Hello, Mr. Bakker!
First, I want to congratulate you on finishing "The Aspect-Emperor" at long last! I'm very grateful for your work, and have no desire to blame it or you for anything. And I'm very satisfied with the ending.
I actually have quite a complicated relationship with the Second Apocalypse. I couldn't read "A Song of Ice and Fire" (and have no plans to do so, as well as only superficial plans to watch "Game of Thrones") because it was too violent and cynical for my taste. Instead, I've read wikis on it, following the bits of the plot and setting that interested me. When I first heard about the Second Apocalypse (browsing TV Tropes, actually), that was my first instinct, too. But then a strange thing happened. Wikis and spoilers actually clarified nothing for me, and after some consideration I began reading the books themselves. And so it is: "A Song of Ice and Fire" is too grisly for me, but I've read the Second Apocalypse (more than once, and will re-read it again). Needless to say, I have no regrets.
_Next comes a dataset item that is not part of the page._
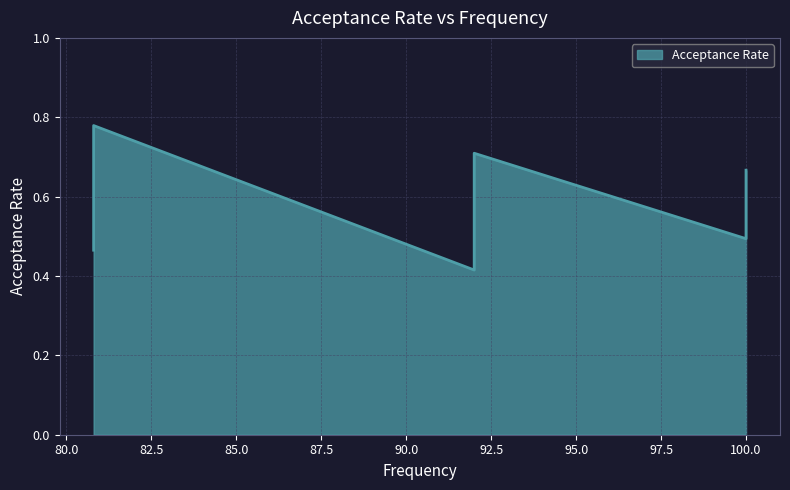

Which has a higher value, 80.8 or 100.0?

80.8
And the concept that first and foremost caught my fancy way back when? The No-God.
It's my belief that you've spectacularly succeeded in your quest to make a work that challenges, even abhors, but keeps people reading all the same, imparting thought and making them more then they were. It most certainly did in my case. If you're proud of your accomplishments, then you should be! I can only concur.
At this point I have two questions for you:
1. I should not expect Earwa to be perfectly thought out in every respect, since no writer is God, but there seem to be actualized philosophical principles in the world of the Second Apocalypse. Some of them are created by the Tekne (the Inverse Fire and the No-God), some have unknown origin (the Outside, possibly the Judging Eye), and some are sorcerous (Chorae, though I feel only to an extent). This troubles me since there are no real world alternatives to such things, and so I can't relate. Which means any kind of logical reasoning about the nature of the world of Earwa is fundamentally flawed (more than usual), because those are things in themselves, working as you want them to or as needed for the narrative. Could you comment on this issue?
2. In my opinion, there is (after the end of "The Unholy Consult") one and only one undoubtedly heroic character in the Second Apocalypse and that character is Anasurimbor Serwa. She was, of course, by no means perfect, but her intentions and actions (as I see them, and my sight is also by no means perfect) speak for themselves. She followed her father, because she wanted to save the world. She battled the Horde and suffered hardships of the Great Ordeal. She lived through Ishterebinth. She saved Moenghus. She was capable of love, and loved Sorweel. She mourned him when he died. She saved Mimara, Achamian, and Esmenet before attending to her mission, which makes her human as opposed to Kellhus. Oh, and she also killed a dragon with all its retinue. A dragon that kept the entirety of the Great Ordeal at bay. Some people argue that your books are misogynistic. And yet the most heroic character in them is a woman. Are you laughing now? I know I would be, quite evilly so!